Symmetric difference between two sets, denoted as \( A \oplus B \), is a relatively straightforward concept but can lead to powerful results in set theory. It represents the set of elements that are in either \( A \) or \( B \) but not in both. In simpler terms, it's like taking the union of two sets and then removing their intersection.

This notion can be viewed formulaically as \( A \oplus B = (A - B) \cup (B - A) \). Here, the subtraction \( A - B \) stands for elements in \( A \) but not in \( B \), and vice versa for \( B - A \).

In a practical sense, consider sets \( A \) and \( B \) as two distinct groups of objects. The symmetric difference would then only contain items that belong exclusively to one group, essentially filtering out the commonalities. By understanding this, you can resolve several complex set theory problems more efficiently.

Intersection and Union

In set theory, intersection and union are two foundational operations that help establish relationships between sets.

**Intersection**: The intersection of two sets \( A \cap B \) consists of elements that are present in both sets. If you imagine sets as overlapping circles in a Venn diagram, the intersection represents the overlapping area.

**Union**: The union, denoted \( A \cup B \), includes every element from both sets. It's akin to bringing together all members of two groups into a single, larger group.

Both operations serve distinct purposes:

• Use intersections when you're interested in common properties or shared members between sets.
• Use unions when you need to combine sets entirely, preserving every element's presence.

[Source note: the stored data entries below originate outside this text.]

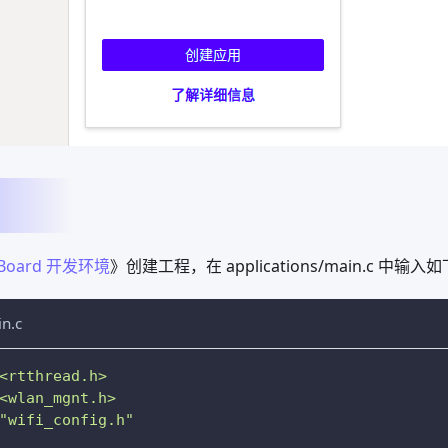
 Board 开发环境
》创建工程，在 applications/main.c 中输
in.c
<rtthread.h>
<wlan_mgnt.h>
"wifi_config.h"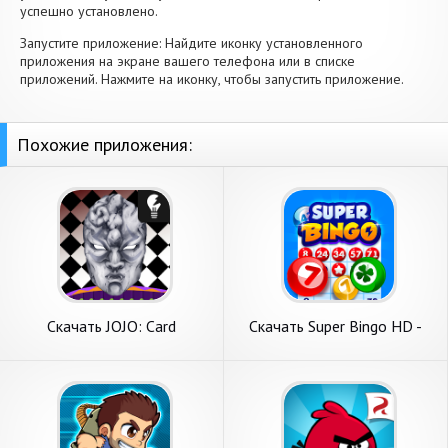
успешно установлено.
Запустите приложение: Найдите иконку установленного
приложения на экране вашего телефона или в списке
приложений. Нажмите на иконку, чтобы запустить приложение.
Похожие приложения:
Скачать JOJO: Card
Скачать Super Bingo HD -
Adventure－TCG & CCG
Bingo Games [Взлом
[Взлом Много денег] APK на
Бесконечные деньги] APK на
Андроид
Андроид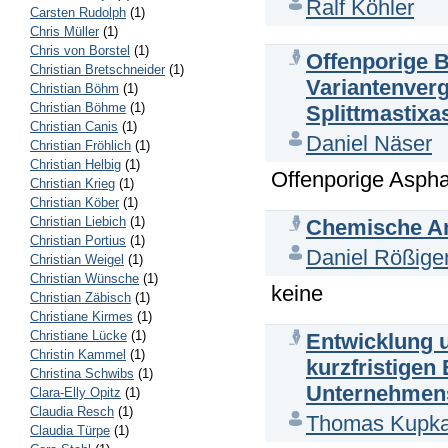
Ralf Köhler
Carsten Rudolph
(1)
Chris Müller
(1)
Chris von Borstel
(1)
Offenporige B
Christian Bretschneider
(1)
Variantenverg
Christian Böhm
(1)
Christian Böhme
(1)
Splittmastixa
Christian Canis
(1)
Daniel Näser
Christian Fröhlich
(1)
Christian Helbig
(1)
Offenporige Aspha
Christian Krieg
(1)
Christian Köber
(1)
Christian Liebich
(1)
Chemische An
Christian Portius
(1)
Daniel Rößige
Christian Weigel
(1)
Christian Wünsche
(1)
keine
Christian Zäbisch
(1)
Christiane Kirmes
(1)
Christiane Lücke
(1)
Entwicklung 
Christin Kammel
(1)
kurzfristigen
Christina Schwibs
(1)
Unternehmens
Clara-Elly Opitz
(1)
Claudia Resch
(1)
Thomas Kupk
Claudia Türpe
(1)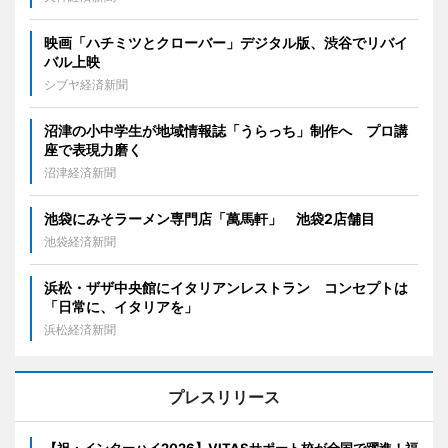
映画「ハチミツとクローバー」デジタル版、渋谷でリバイ
バル上映
シブヤ経済新聞
沼津の小中学生が地域情報誌「うらっち」制作へ プロ講
座で表現力磨く
沼津経済新聞
池袋にみそラーメン専門店「萬馬軒」 池袋2店舗目
池袋経済新聞
浜松・ザザ中央館にイタリアンレストラン コンセプトは
「日常に、イタリアを」
浜松経済新聞
プレスリリース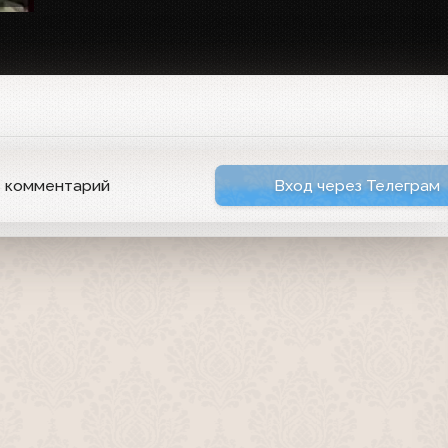
ь комментарий
Вход через Телеграм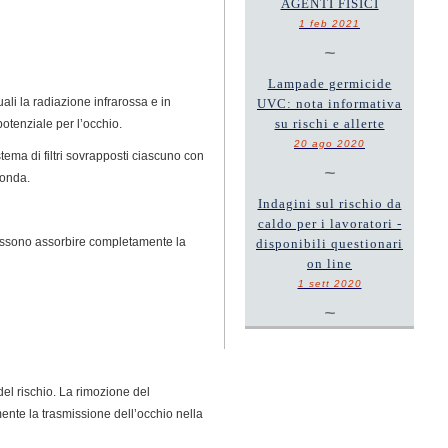
AGENTI FISICI
1 feb 2021
~
Lampade germicide
ali la radiazione infrarossa e in
UVC: nota informativa
su rischi e allerte
potenziale per l’occhio.
20 ago 2020
tema di filtri sovrapposti ciascuno con
~
’onda.
Indagini sul rischio da
caldo per i lavoratori -
i possono assorbire completamente la
disponibili questionari
on line
1 sett 2020
~
 del rischio. La rimozione del
lmente la trasmissione dell’occhio nella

Hence, the roles of intersection and union must be clearly distinguished, as they often act as the building blocks for more complex expressions, like symmetric differences and their related proofs.

Propositional Logic

Propositional logic forms the basis for reasoning in set theory and much of discrete math. Here, logical expressions resemble propositions, statements that are either true or false.

For instance, the logical expression \( A \cap (B \oplus C) = (A \cap B) \oplus (A \cap C) \) is propositionally equivalent, meaning it holds true under any interpretation of sets \( A \), \( B \), and \( C \). This equivalency was proven via step-by-step verification.

Counterexamples are helpful when demonstrating the falsity of certain conjectures. In these cases, rather than proving truth across all examples, you show just one situation where the conjecture doesn’t apply.

By understanding and applying principles of propositional logic, you can more robustly analyze and develop arguments related to set expressions, much like an abstract form of logical checks that pertain to various fields in mathematics and computer science.